Distanti, ma uniti: una visita inaspettata

Anche in questo periodo di abitudini quotidiane e di rituali ripetitivi, capitano cose che non ti aspetti. Scossoni emotivi che ti colgono di sorpresa, ti entusiasmano, ti commuovono. Perché la vita è sempre avanti e ti stupisce, sempre.

Distanti, ma uniti: una visita inaspettata

Mi preparavo a una giornata monotona e ripetitiva quando all’improvviso è arrivato Tommaso. E’ successo così: stavo finendo la rassegna stampa quando mi chiama mia sorella e mi fa: è nato. Già nato? Guardo il calendario: più di due settimane di anticipo sul previsto.

E come sta? E Francesca? La lontananza tra me e mia sorella non è dovuta al Coronavirus, ma al fatto che lei sta a Roma e io a Padova. Anzi in questi giorni ci siamo sentite anche più del solito, per tenerci informate sulla salute di figli e nipoti e di nostra madre. «Bene, tutto bene – risponde lei – Questa notte l’hanno portata di corsa in ospedale e stamattina è nato». Mia sorella non c’era, perché è medico e come tale, categoria a rischio. «Non hai visto la foto? Te l’ho appena mandata». Appena riattacchiamo guardo questa immagine bellissima, dominata dal verde dei camici protettivi, il colore della speranza. E rimango incantata.

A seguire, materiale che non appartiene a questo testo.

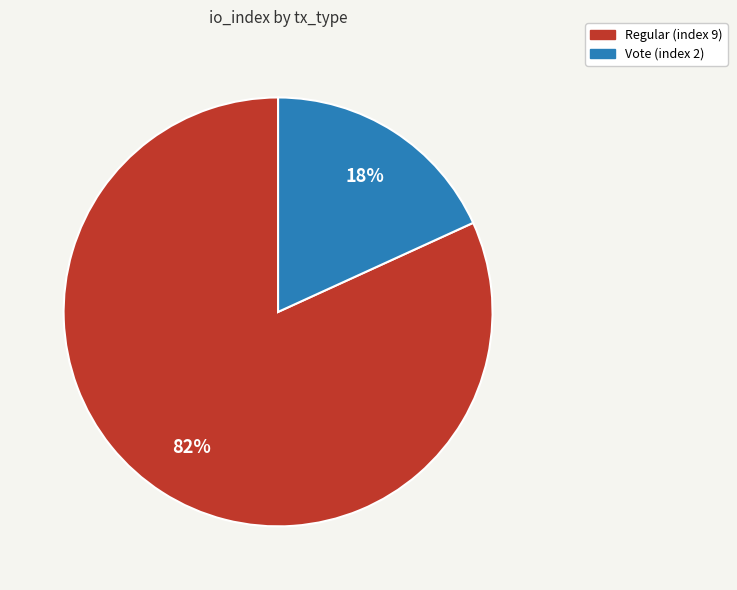

To the nearest percent, what percentage of the pie is Vote (index 2)?

18%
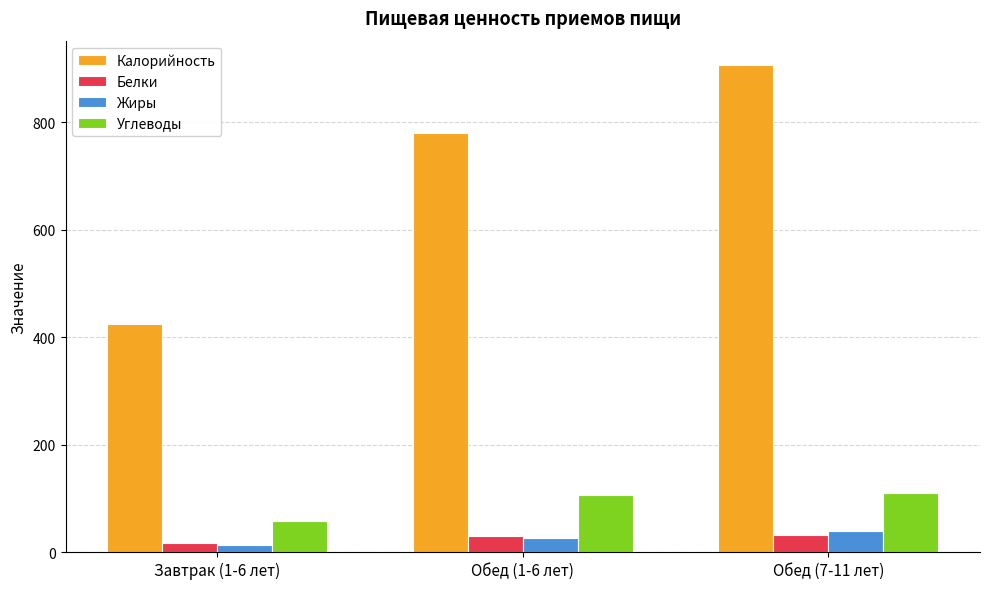

How many groups of bars are there?

3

Ammetto che in questa fase di quarantena sono ipersensibile, come tutti, mi pare. Mi sembra di essere molto serena e tranquilla, poi, nonostante mi sforzi di atteggiarmi a ruvida cronista di strada, mi viene un nodo in gola anche solo guardando il tg. Figuratevi guardando questa foto. Mi torna in mente quando ero appena andata a vivere a Roma, ospite di mia sorella. Francesca era piccola piccola e io dormivo con lei. Ero totalmente impreparata al mio nuovo ruolo (al quale poi mi appassionai al punto che al giornale per prendermi in giro mi chiamavano zia Madina) e se di notte si svegliava le cantavo le canzoni degli alpini e lei, ignara che le stessi raccontando della linea del Piave o di notti di guardia trascorse all’addiaccio, si riaddormentava beatamente.

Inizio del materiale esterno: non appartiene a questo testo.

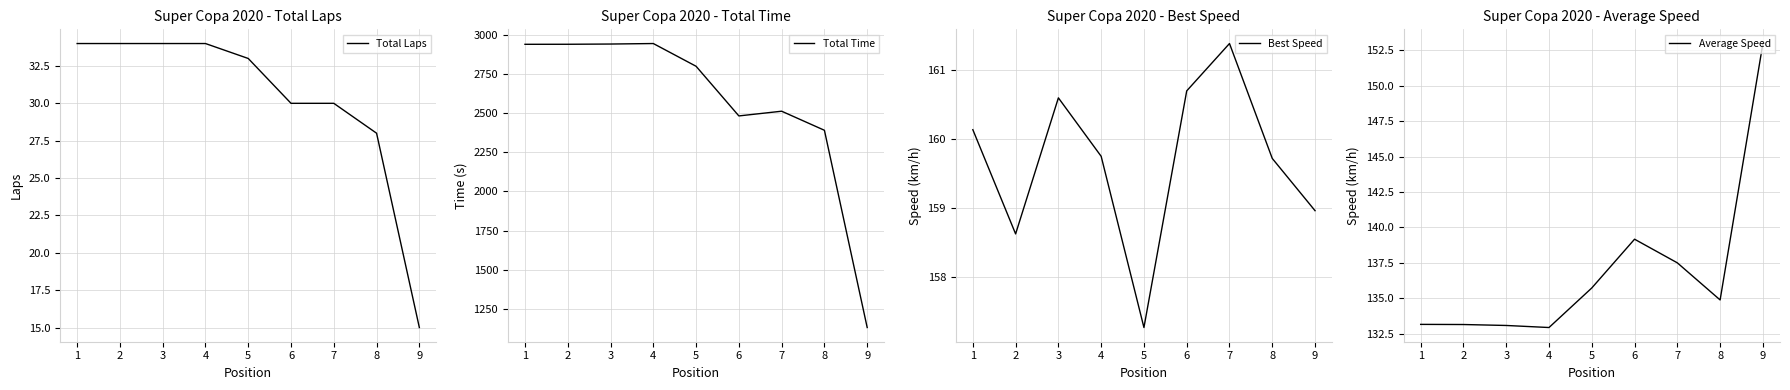

Which category has the lowest value across all series?

9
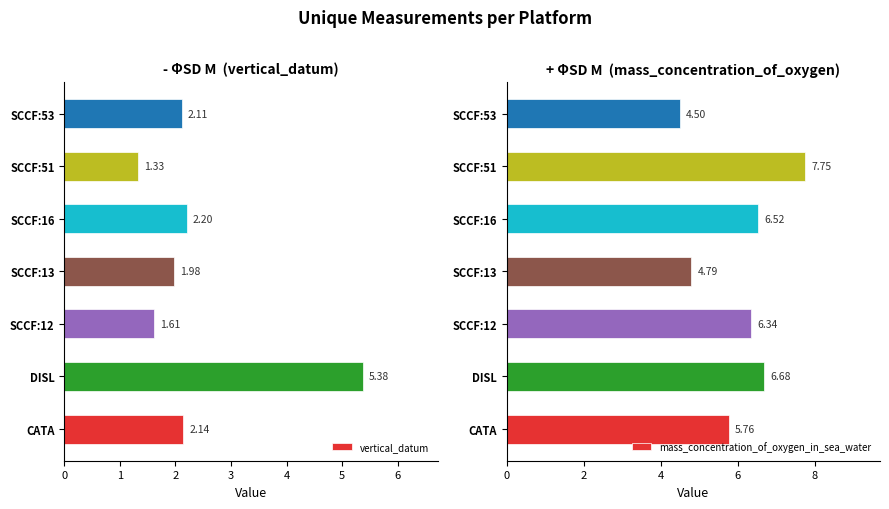

What is the highest value of the mass_concentration_of_oxygen_in_sea_water series?

7.8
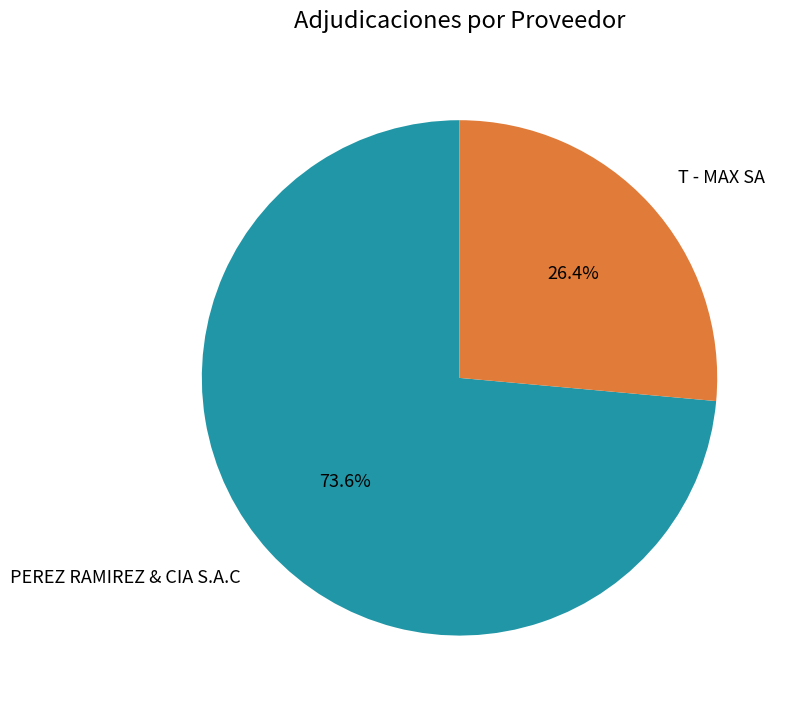

What is the ratio of the value at T - MAX SA to the value at PEREZ RAMIREZ & CIA S.A.C?

0.4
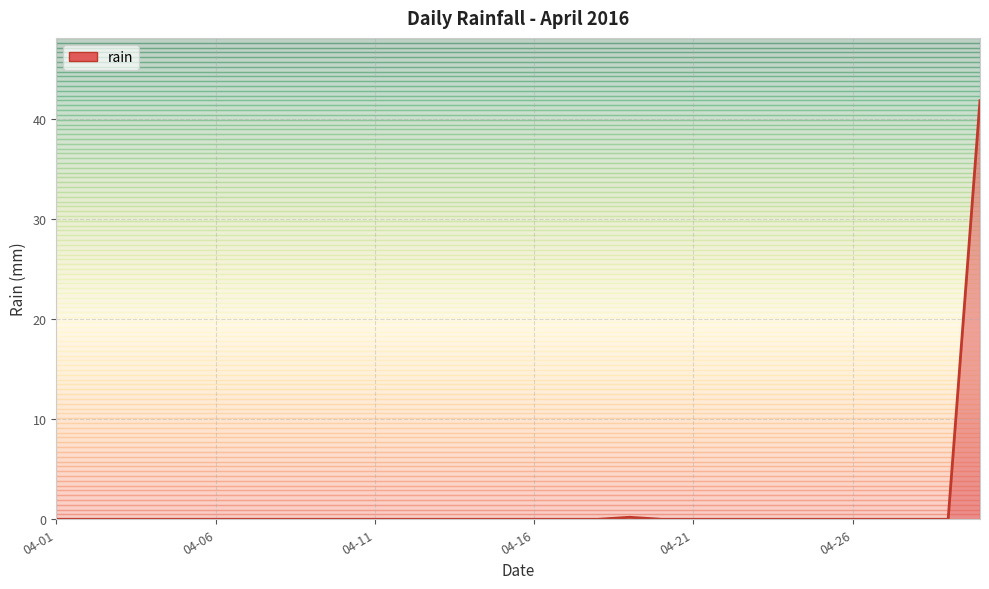

What is the maximum value shown in the chart?

41.8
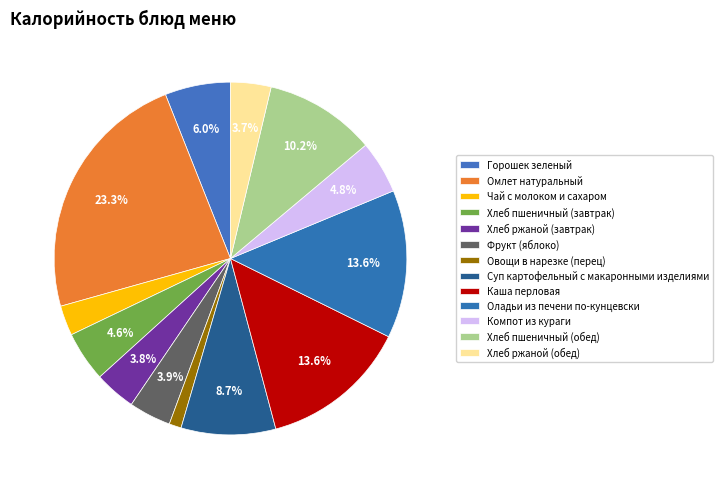

True or false: Чай с молоком и сахаром accounts for 3% of the total.

True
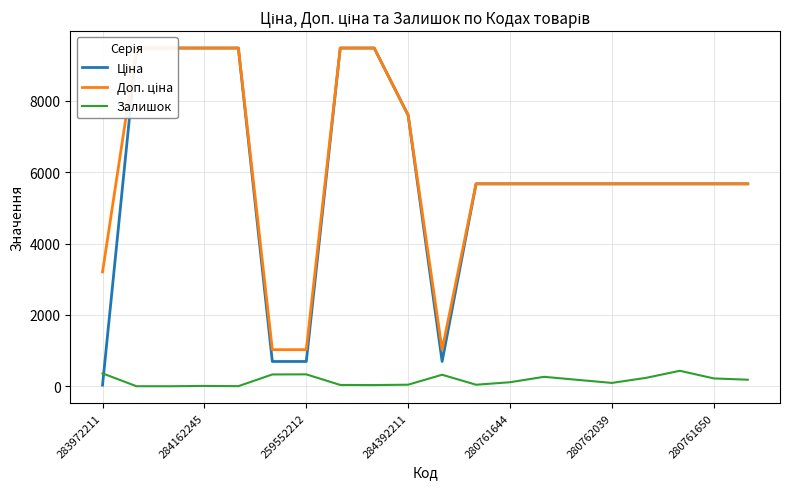

What is the total value across all series at 10?

2040.3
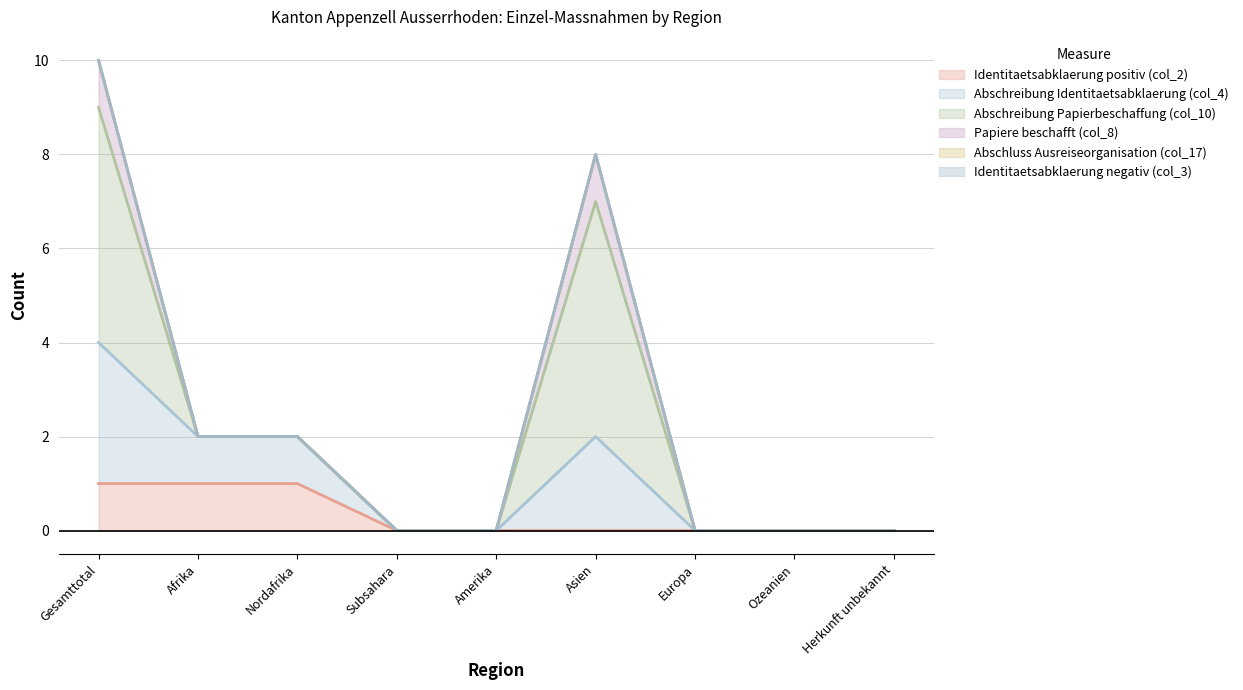

How many categories are shown in the chart?

9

E penso a quando, ormai laureata, è venuta a Padova per un tirocinio, e io che sono mattiniera me la ritrovavo già in cucina, alle 6 e mezza, lavata e vestita, pronta a correre in ospedale dove sarebbe rimasta a volte fino alle 9 di sera passate. E fu allora che rimase incinta del suo primogenito. E penso che per questo secondo bambino è stata costretta a rinunciare al suo lavoro, perché non era a tempo indeterminato. E penso che forse avrei dovuto avere più coraggio anch’io e fare altrettanto. Perché nulla è così bello e se vedo il viso stanco di Francesca e le sue bellissime mani che proteggono il suo bambino mi sembra tutto terribilmente semplice.
E questi pensieri mi si fiondano tutti insieme nella mente in una frazione di secondo.

E per fortuna in questa frazione di secondo Oscar entra in studio e mi trova con un sorriso radioso e gli occhi lucidi. E dopo un attimo di comprensibile perplessità mi chiede divertito: «Attacco di teresina?».
«Di più», confermo ridendo. E gli passo il cellulare.